Literary fest: Khushwant Singh a bridge between India, Pakistan
Day 2 of the Khushwant Singh Lit Fest saw what turned out to be one of the most thought-provoking and lively sessions so far. Titled ‘Khushwant Singh as a bridge between India and Pakistan,’ the session saw in attendance politicians Salman Khurshid and Mani Shankar Aiyar.chandigarh Updated: Oct 13, 2014 09:12 IST
Day 2 of the Khushwant Singh Lit Fest saw what turned out to be one of the most thought-provoking and lively sessions so far. Titled ‘Khushwant Singh as a bridge between India and Pakistan,’ the session saw in attendance politicians Salman Khurshid and Mani Shankar Aiyar, Pakistani newspaper and TV personality Asif Noorani and art historian Fakir Syed Aijazuddin with the discussion moderated by news presenter Rajdeep Sardesai.
“We communicate with each other through art and music, but have forgotten to communicate as countries,” said Khurshid. Mani Shankar Aiyer intervened Khurshid, saying it was politicians who wanted war as they prospered through it. “Arun Jaitley, Rajnath Singh and Narendra Modi have never even walked across the border and these are the people who want to fight Pakistan,” added Aiyar, at which point the crowd erupted into a furore over his blatant pro- Congress remarks.
Raising a point which silenced the crowd, Aijazuddin said, “I find it hard to believe that you never forgave Jaswant Singh and LK Advani for praising Jinnah as they are as Indian at heart as any of you and yet, they had to pay for it,” adding, “I do have a vested interest in India’s nuclear programme and why shouldn’t I? I’m the target for it!”
Taking the discussion forward, Sardesai questioned the speakers on how the younger generation could stop viewing one other through the prism of violence and gain a better understanding of their respective neighbour. “The power of the pen must not be seen as inferior to the power of a gun. We need to let our cultural artistes travel freely across the border and see the country firsthand for themselves,” said Khurshid, emphasising the need for free travel across the border. “No cricket and no hockey for god sake, enough with the sports. Get your artists and musicians across to us and we’ll do the same,” said Noorani, adding, “I believe that this generation is more indifferent than full of hatred.” Both the speakers highlighted how culture could not be held hostage to politics to which Mani Shankar Aiyar blamed the lack of knowledge in society for the indifferent attitude. “People are clueless and hence dependent on their leaders. It us up to the people of each country to take the relationship forward by understanding what the other country is about, on their own.”
“India and Pakistan should have ‘Munni Badnam Hui’ as their common national anthem,” laughed Aiyar. Sardesai added if a war was to start between the two countries, it would start on TV and not the border.

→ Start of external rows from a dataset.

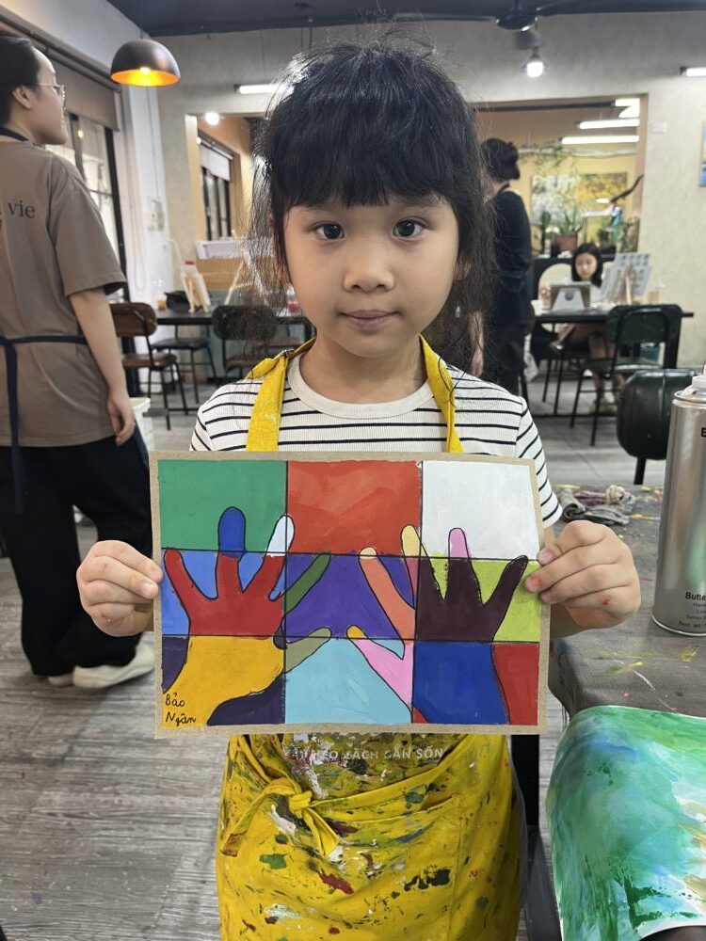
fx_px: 707
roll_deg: +2.5
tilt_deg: -16.5
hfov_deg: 53.1
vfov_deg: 67.3
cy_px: 470
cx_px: 353
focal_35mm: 26
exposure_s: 1/50
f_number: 1.6
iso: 80
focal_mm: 5.1
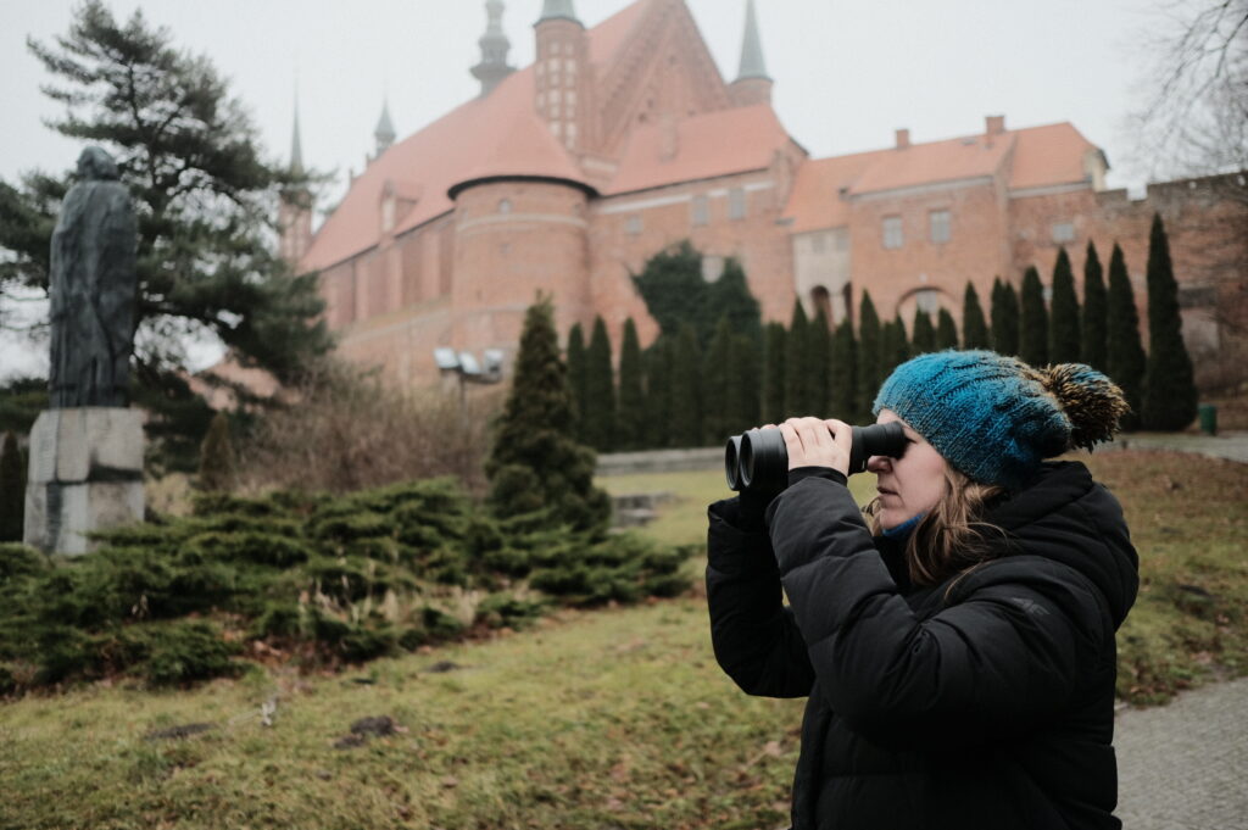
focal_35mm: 35
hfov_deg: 54.5
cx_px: 624
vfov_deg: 37.8
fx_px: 1212
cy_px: 415
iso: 800
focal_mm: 23
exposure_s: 1/1250
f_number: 2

“A Pakistani friend of mine said the Pakistani generals they see on Indian TV are people they laugh at and don’t take seriously and then I found out that these generals are paid $400 an hour for these appearances,” he added.
Aijazuddin steered the conversation back to the topic of discussion and shared an incident that reminded all present of Khushwant Singh’s spirit which was bigger than the enmity that exists between the two nations.
He read out from a letter that a former Pakistani Prisoner of War (PoW) had written and published on his Facebook account after Khushwant Singh’s death:
Goodbye Khushwant Singh. I met you in Calcutta at Fort Williams while I was a PoW there. I was being treated for my wounds at CMH and you heard about the wounded Pakistani officer and took time out to visit me. You gave me Bengali rasgulas and told me stories of my birthplace Multan and Lahore and your time in Pakistan. The visit lasted about an hour as the Indian officer was getting impatient to send me back to my cell. Before leaving, you gave me a hug and your signed book ‘Train to Pakistan’ and said ‘Rab Rakha’. Later, I would find out that you wrote a letter to my mother telling her how you met me and how I was doing. The letter would arrive at a time when my family was giving up hope of ever seeing me alive as my status in GHQ, Rawalpindi, was missing in action, believed killed . Thank you, Sir Khushwant Singh and Rab Rakha. RIP Shujaat Khan.